◆ DATA SHOWN:
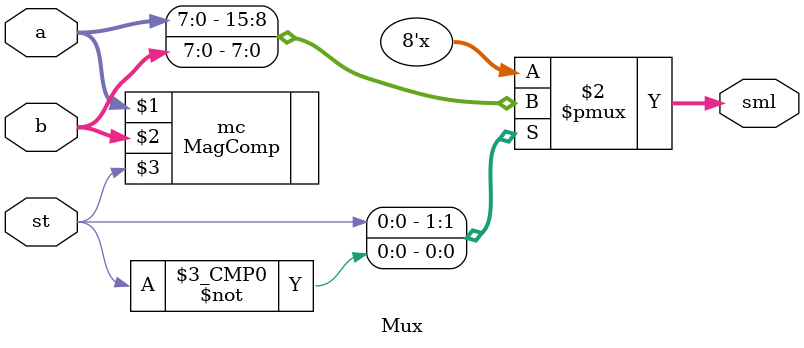
<source format=v>
module Mux(a, b, st, sml) ;
  parameter n = 8 ;
  input [n-1:0] a, b ; 
  input st ; 
  output[n-1:0] sml ;
  reg [n-1:0] sml;
  wire st;
  MagComp mc(a,b,st);
  always @(*) begin
    case(st)
      1: sml = a;
      0: sml = b;
      default: sml = {n{1'bx}};
    endcase
  end
endmodule

</source>
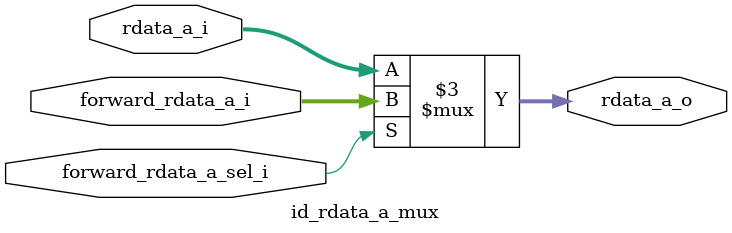
<source format=sv>
module id_rdata_a_mux #(
    parameter DATA_WIDTH = 32,
    parameter ADDR_WIDTH = 32
) (
    input wire [DATA_WIDTH-1:0] forward_rdata_a_i,
    input wire [DATA_WIDTH-1:0] rdata_a_i,
    input wire forward_rdata_a_sel_i,
    output logic [DATA_WIDTH-1:0] rdata_a_o
    );

    always_comb begin
        if (forward_rdata_a_sel_i) begin
            rdata_a_o = forward_rdata_a_i;
        end
        else begin
            rdata_a_o = rdata_a_i;
        end
    end

endmodule

</source>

◆ TASK DESCRIPTION:
Leave every picture out and output the records exactly.

◆ EXERCISE ANSWER:
<source format=v>
module Mux(a, b, st, sml) ;
  parameter n = 8 ;
  input [n-1:0] a, b ; 
  input st ; 
  output[n-1:0] sml ;
  reg [n-1:0] sml;
  wire st;
  MagComp mc(a,b,st);
  always @(*) begin
    case(st)
      1: sml = a;
      0: sml = b;
      default: sml = {n{1'bx}};
    endcase
  end
endmodule

</source>
<source format=sv>
module id_rdata_a_mux #(
    parameter DATA_WIDTH = 32,
    parameter ADDR_WIDTH = 32
) (
    input wire [DATA_WIDTH-1:0] forward_rdata_a_i,
    input wire [DATA_WIDTH-1:0] rdata_a_i,
    input wire forward_rdata_a_sel_i,
    output logic [DATA_WIDTH-1:0] rdata_a_o
    );

    always_comb begin
        if (forward_rdata_a_sel_i) begin
            rdata_a_o = forward_rdata_a_i;
        end
        else begin
            rdata_a_o = rdata_a_i;
        end
    end

endmodule

</source>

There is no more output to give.